Your tasks:
- A) The mailing-list thread about memcpy and implicit object creation appears below. List each distinct bracketed C++ standard section label it cites, naming each one only once.
- B) Continue the mailing-list thread about memcpy and implicit object creation, starting after its last sentence.

Source excerpt:
# # #

Date: Sat, 27 May 2023 16:16:35 -0400
On Sat, May 27, 2023 at 3:56 PM Federico Kircheis via Std-Discussion
<std-discussion_at_[hidden]> wrote:
>
> On 27/05/2023 16.49, Matthew House via Std-Discussion wrote:
> > On Sat, May 27, 2023 at 12:20 PM Jens Maurer via Std-Discussion
> > <std-discussion_at_[hidden]> wrote:
> >> On 27/05/2023 10.16, Federico Kircheis via Std-Discussion wrote:
> >>> On 27/05/2023 07.36, Federico Kircheis via Std-Discussion wrote:
> >>>> On 26/05/2023 23.23, Jens Maurer wrote:
> >>>>>
> >>>>> On 26/05/2023 21.30, Federico Kircheis via Std-Discussion wrote:
> >>>>>> I know that it is not possible to create objects out of thins air:
> >>>>>>
> >>>>>> int i = 42;
> >>>>>> char buffer[sizeof(int)];
> >>>>>> std::memcpy(buffer, &i, sizeof(int));
> >>>>>>
> >>>>>> int* j = reinterpret_cast<int*>(buffer);
> >>>>>> *j; // UB, even if *j == i, as j does not point to an int object
> >>>>>
> >>>>> This is not accurate since implicit object creation has been introduced.
> >>>>> Please read [intro.object] in its entirety.
> >>>>
> >>>> Mhm, I'll check again...
> >>>>
> >>>
> >>>
> >>> I think you where implying here that memcpy implicitly creates an object
> >>> of type int, and thus *j is valid.
> >>> Is that correct?
> >>
> >> No.
> >>
> >> [intro.object] p13 says that starting the lifetime of an array of unsigned
> >> char implicitly creates objects (oops, yours is an array of char, so that
> >> doesn't work), and memcpy then just copies the object representation
> >> into the already-existing object per [basic.types.general] p3.
> >>
> >>> if i was const, would then memcpy create implicitly a const int object?
> >>
> >> Since memcpy doesn't do anything special, "const int i" is fine, too.
> >>
> >> Jens
> >
> > std::memcpy does do something special, in that it implicitly creates objects
> > in its destination region ([cstring.syn] p3). Since 'buffer' is a char array
> > instead of an unsigned char array, it cannot provide storage for any created
> > objects, and starting the lifetime of an int object would end the lifetime
> > of the char array object. However, this does not prevent laundering its
> > pointer as an int pointer (as below), since a declared object with automatic
> > storage duration only has to live to the end of its block if its type has a
> > non-trivial destructor ([basic.life] p9).
> >
> > As language.lawyer points out, the snippet as written results in UB,
> > regardless of whether 'buffer' is a char or unsigned char array. The
> > lifetime of an int object can be started at the first address, but 'buffer'
> > (after an array-to-pointer conversion) still points to the first char
> > object in the array, rather than the int object. Since char is not similar
> > to int, 'j' still points to the first char object after the reinterpret_cast
> > ([expr.static.cast] p14), and reading an int from it is UB
> > ([basic.lval] p11).

# # #

Recorded data:
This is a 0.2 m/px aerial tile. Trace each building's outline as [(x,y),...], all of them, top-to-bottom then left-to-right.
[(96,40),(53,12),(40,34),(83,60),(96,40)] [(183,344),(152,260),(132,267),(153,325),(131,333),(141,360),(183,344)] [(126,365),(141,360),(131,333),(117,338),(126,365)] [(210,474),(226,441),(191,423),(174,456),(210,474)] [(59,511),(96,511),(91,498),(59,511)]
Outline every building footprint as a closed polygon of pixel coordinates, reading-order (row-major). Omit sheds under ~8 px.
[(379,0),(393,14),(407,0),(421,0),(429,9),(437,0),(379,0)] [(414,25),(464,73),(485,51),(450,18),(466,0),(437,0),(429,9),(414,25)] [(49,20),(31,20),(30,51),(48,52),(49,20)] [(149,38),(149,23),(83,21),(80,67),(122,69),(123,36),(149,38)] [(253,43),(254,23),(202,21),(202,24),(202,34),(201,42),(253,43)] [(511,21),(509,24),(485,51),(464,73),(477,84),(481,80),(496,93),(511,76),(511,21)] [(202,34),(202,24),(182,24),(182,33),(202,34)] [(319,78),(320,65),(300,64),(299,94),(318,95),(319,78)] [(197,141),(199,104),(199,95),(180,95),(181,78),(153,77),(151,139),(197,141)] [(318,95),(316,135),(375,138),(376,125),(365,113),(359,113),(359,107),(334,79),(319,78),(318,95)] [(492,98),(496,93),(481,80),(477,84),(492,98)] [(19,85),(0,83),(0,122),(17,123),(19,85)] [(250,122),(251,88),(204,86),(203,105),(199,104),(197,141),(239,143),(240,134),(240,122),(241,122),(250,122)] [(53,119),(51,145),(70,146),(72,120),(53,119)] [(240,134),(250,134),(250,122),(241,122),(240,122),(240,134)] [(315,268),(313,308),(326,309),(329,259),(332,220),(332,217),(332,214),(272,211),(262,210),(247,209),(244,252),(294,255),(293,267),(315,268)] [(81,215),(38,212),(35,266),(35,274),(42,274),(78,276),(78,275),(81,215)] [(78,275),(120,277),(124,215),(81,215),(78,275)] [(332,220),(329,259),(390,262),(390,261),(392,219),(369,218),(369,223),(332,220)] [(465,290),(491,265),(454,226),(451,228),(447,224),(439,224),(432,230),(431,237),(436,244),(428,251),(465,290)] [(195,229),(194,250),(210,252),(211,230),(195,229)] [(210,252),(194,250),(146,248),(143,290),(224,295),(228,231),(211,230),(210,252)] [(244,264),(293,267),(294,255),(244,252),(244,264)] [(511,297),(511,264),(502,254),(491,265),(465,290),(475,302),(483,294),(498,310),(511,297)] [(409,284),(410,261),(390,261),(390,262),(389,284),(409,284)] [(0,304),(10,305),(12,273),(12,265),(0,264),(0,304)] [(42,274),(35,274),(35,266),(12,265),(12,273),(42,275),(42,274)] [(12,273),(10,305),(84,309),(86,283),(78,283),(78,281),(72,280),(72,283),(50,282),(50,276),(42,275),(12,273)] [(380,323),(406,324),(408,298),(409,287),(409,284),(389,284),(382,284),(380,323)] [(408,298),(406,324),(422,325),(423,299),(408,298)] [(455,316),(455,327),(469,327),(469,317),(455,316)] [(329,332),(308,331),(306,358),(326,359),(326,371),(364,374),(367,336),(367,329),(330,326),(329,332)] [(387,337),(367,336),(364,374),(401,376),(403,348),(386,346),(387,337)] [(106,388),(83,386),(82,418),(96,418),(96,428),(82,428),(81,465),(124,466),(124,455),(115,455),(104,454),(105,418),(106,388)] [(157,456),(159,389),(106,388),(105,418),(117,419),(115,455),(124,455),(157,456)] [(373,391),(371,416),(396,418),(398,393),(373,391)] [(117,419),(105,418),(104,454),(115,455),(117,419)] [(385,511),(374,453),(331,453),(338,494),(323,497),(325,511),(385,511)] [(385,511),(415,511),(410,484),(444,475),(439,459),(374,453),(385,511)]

# # #

Answers to the exercise:
- A) [intro.object], [basic.types.general], [cstring.syn], [basic.life], [expr.static.cast], [basic.lval]

- B)
> >
> > To access the created int object, we would have to use std::launder:
> >
> > int i = 42;
> > unsigned char buffer[sizeof(int)];
> > std::memcpy(buffer, &i, sizeof(int));
> >
> > int* j = std::launder(reinterpret_cast<int*>(buffer));
> > *j;
> >
> > And to elaborate on the const int question, C++ isn't like C, where memcpy
> > sets the effective type of the destination to the effective type of the
> > source. Instead, operations like std::memcpy that implicitly create objects
> > will use whatever types are expected by subsequent use of the destination
> > region, as long as they are implicit-lifetime types. In this case, declaring
> > 'buffer' also implicitly creates objects, so the int object could have been
> > created by either statement.
>
> Ok, I double-checked which types are eligible for implicit lifetime, and
> aggregates are.
>
> If I am not wrong
>
> struct s{
> int a;
> std::string str;
> };
>
> is an aggregate according to [dcl.init.aggr] and thus eligible for
> implicit lifetime
>
> If not (why?), ignore the follow-up question.
>
> const s v = s{1, "a very long string to avoid SSO"};
> unsigned char buffer[sizeof(s)];
> std::memcpy(buffer, &v, sizeof(s));
> s* v2 = std::launder(reinterpret_cast<s*>(buffer));
> v2->str[0] = 'a';
The UB started when you did a `memcpy` of a type which is not
trivially copyable. Just because there is an object of a certain type
there does not mean that you get to copy bits into it and get valid
behavior. `std::string` is not trivially copyable and therefore the
affordances provided by [basic.types]/2 do not apply.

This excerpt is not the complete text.